L'anonimo estensore prosegue così:

Per John Boorman, questo piccolo gioiello semidocumentario era il più bel libro in circolazione sul rapporto fra il cinema immaginario e quello reale.”

Ora … immaginiamo una Ferrari nuova fiammante e un essere che la apprezza solo perché trova eccellenti i cerchioni ... penso che a chiunque sembrerebbe una stravaganza, oppure una mancanza di …. diciamo qualcosa di fondamentale. Insisto. É vero che il libro è anche un qualcosa di semidocumentario ma questo aspetto sta alla “Violetta del Prater” come i cerchioni di una Ferrari stanno alla intera macchina! Ovvero in essi, i cerchioni, non si esaurisce il fascino della Ferrari, così come nell'aspetto semidocumentaristico, non si risolve questo libro!

C'è di più, c'è del genio, letteralmente del genio!

Ricordo che anni fa, per un film di Pupi Avati che era di una certa profondità, lessi su un giornale che si trattava di “uno spaccato di vita nell'Italia fra le due guerre”. C'erano varie ragazze e ragazzi fidanzati, con una grande attesa dalla vita. Fra gli sposati una sola persona era invece serena …e si trattava, guarda caso ... di una vedova. Il marito le era morto presto e ogni sera lei apriva la finestra e lo salutava fra le stelle. C'era il malato terminale che girava con una grossa valigia in piccoli paesini e vendeva occhiali, le maschere del ventesimo secolo (ora la maschera è il lifting …). … e qualcuno su un quotidiano aveva spacciato per senso del film, l'ambientazione. Che squallore!

Il medesimo problema occorso ad Avati, lo troviamo per questo libro di Isherwood.

L'ambientazione, per quanto veritiera, è lo strumento, minuziosamente “maneggiato”, con ironia e profondità, per arrivare ad un dunque che metto senza indugi fra la più alta liricità del novecento.

+ + + +

- _OBIETTIVO_: Stabilisci se ognuna delle affermazioni (a), (b) e (c) concorda con l'estratto fornito sul libro di Isherwood, rispondendo sì o no e riportando alla lettera le parole dell'estratto che lo decidono. (a) Secondo John Boorman, il libro era il più bel libro in circolazione sul rapporto fra il cinema immaginario e quello reale. (b) Nel film di Pupi Avati la vedova apriva la finestra ogni mattina per salutare il marito. (c) Nel film di Pupi Avati il malato terminale vendeva occhiali. Per rispondere usa soltanto l'estratto fornito.

- _DATI FORNITI_:
+ + + +

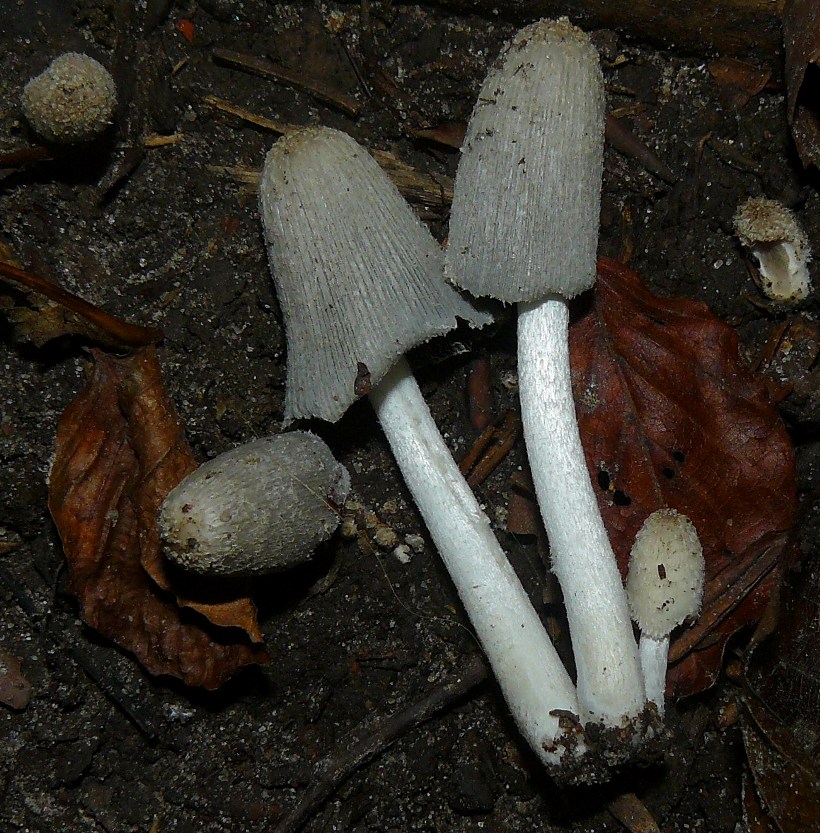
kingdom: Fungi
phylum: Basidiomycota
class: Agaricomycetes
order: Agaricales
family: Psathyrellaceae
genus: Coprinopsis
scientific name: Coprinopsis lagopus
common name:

+ + + +

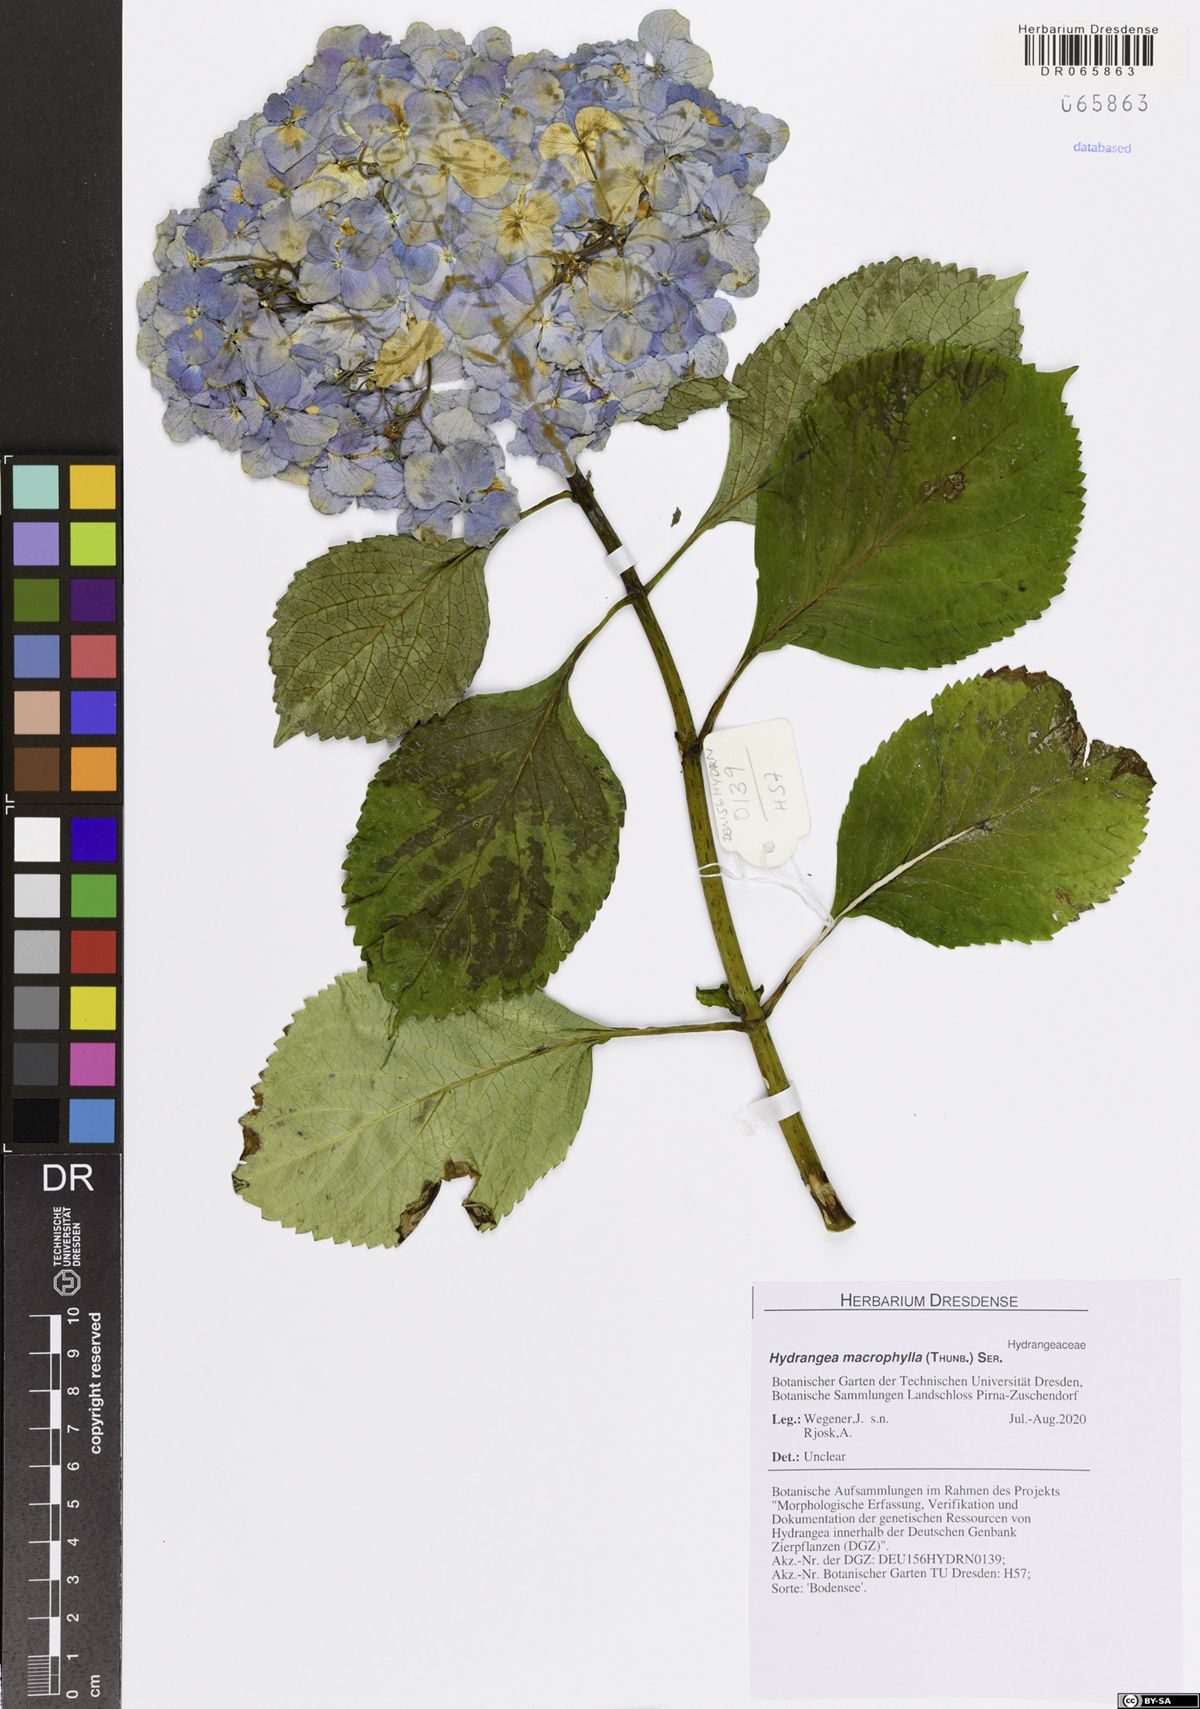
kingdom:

+ + + +

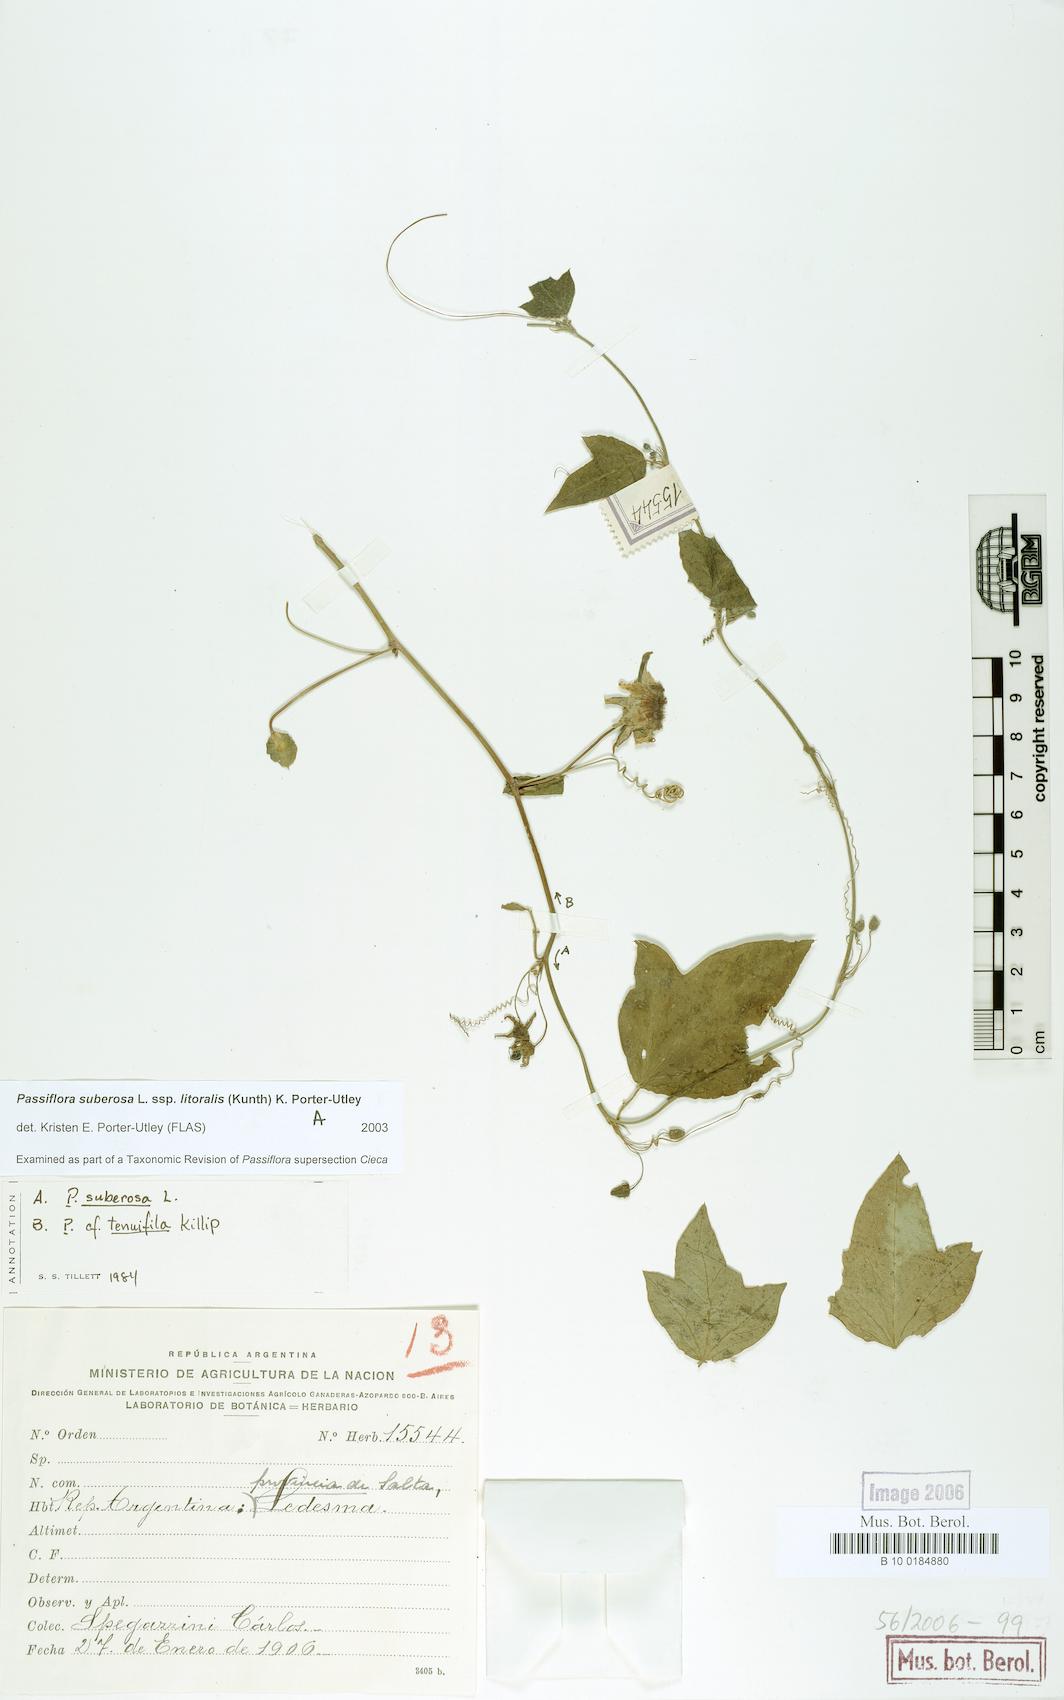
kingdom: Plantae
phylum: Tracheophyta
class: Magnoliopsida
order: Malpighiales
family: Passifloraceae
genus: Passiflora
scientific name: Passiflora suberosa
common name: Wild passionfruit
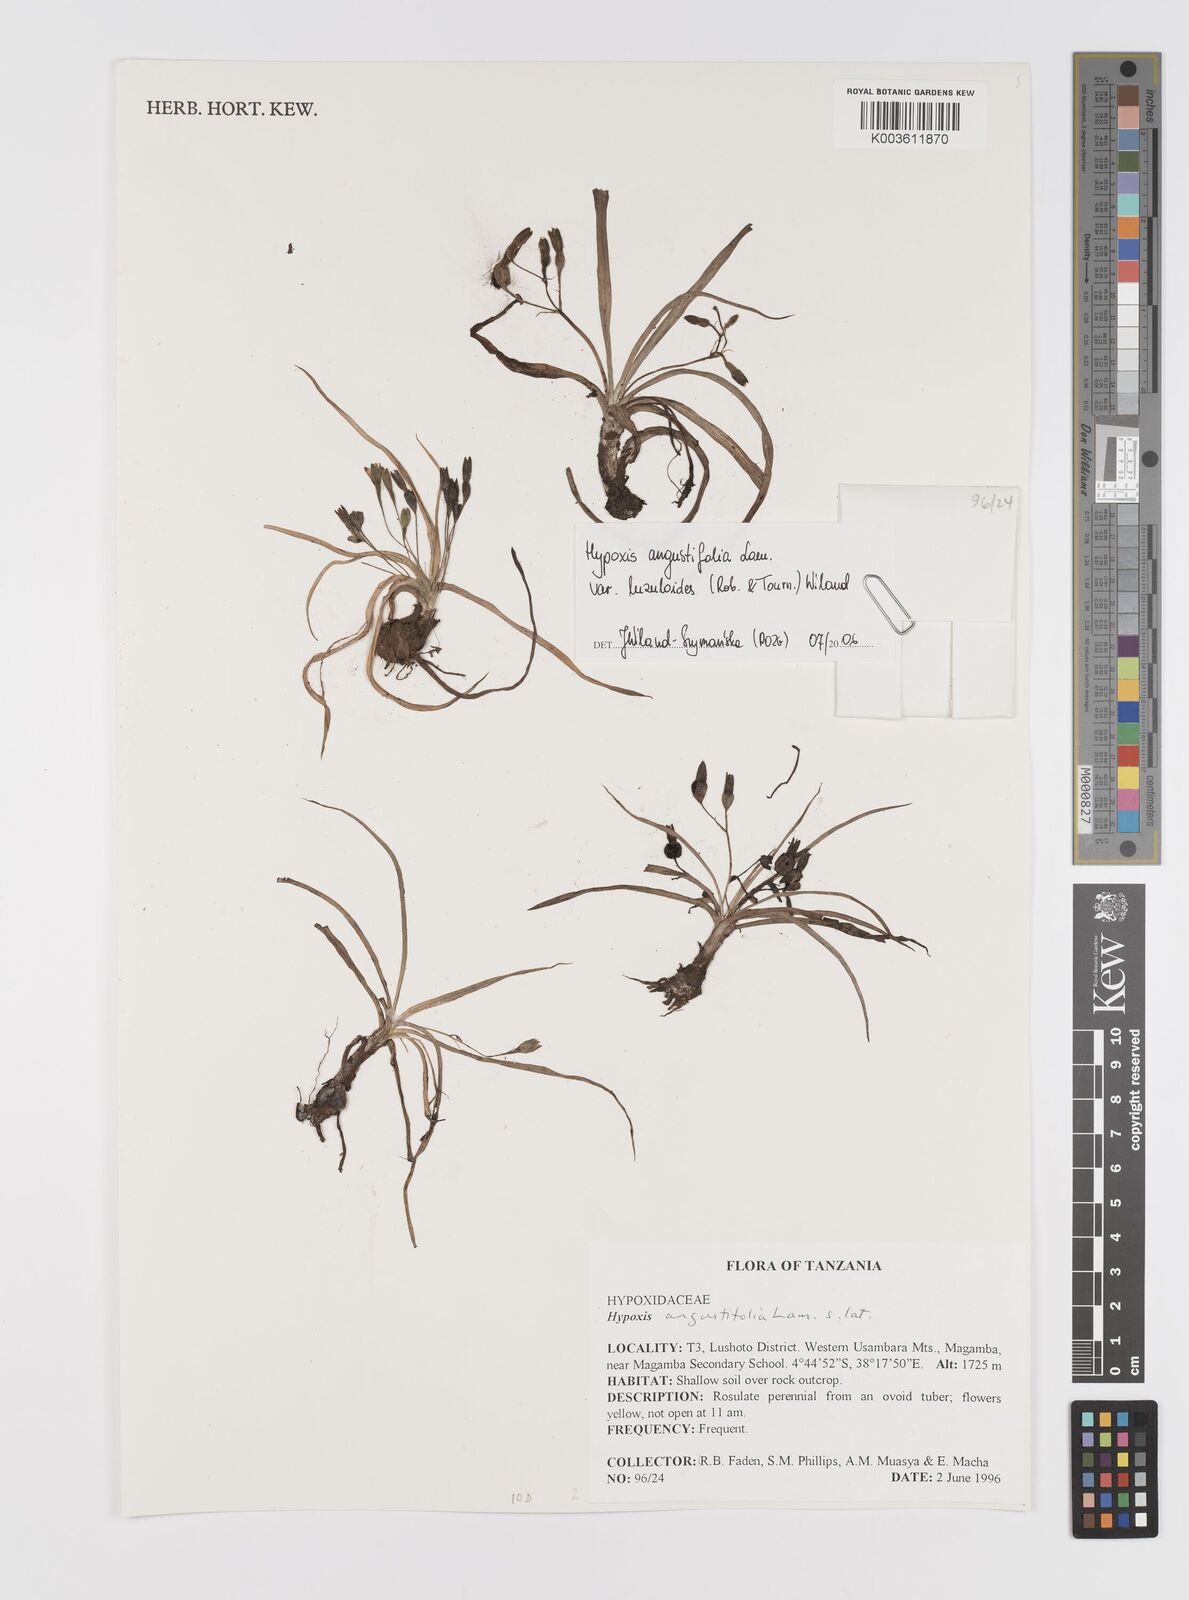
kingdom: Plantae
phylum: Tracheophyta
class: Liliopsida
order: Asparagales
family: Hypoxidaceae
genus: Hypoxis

+ + + +

- _RISPOSTA_:
(a) Sì: «Per John Boorman, questo piccolo gioiello semidocumentario era il più bel libro in circolazione sul rapporto fra il cinema immaginario e quello reale.»
(b) No: «ogni sera lei apriva la finestra e lo salutava fra le stelle»
(c) Sì: «C'era il malato terminale che girava con una grossa valigia in piccoli paesini e vendeva occhiali»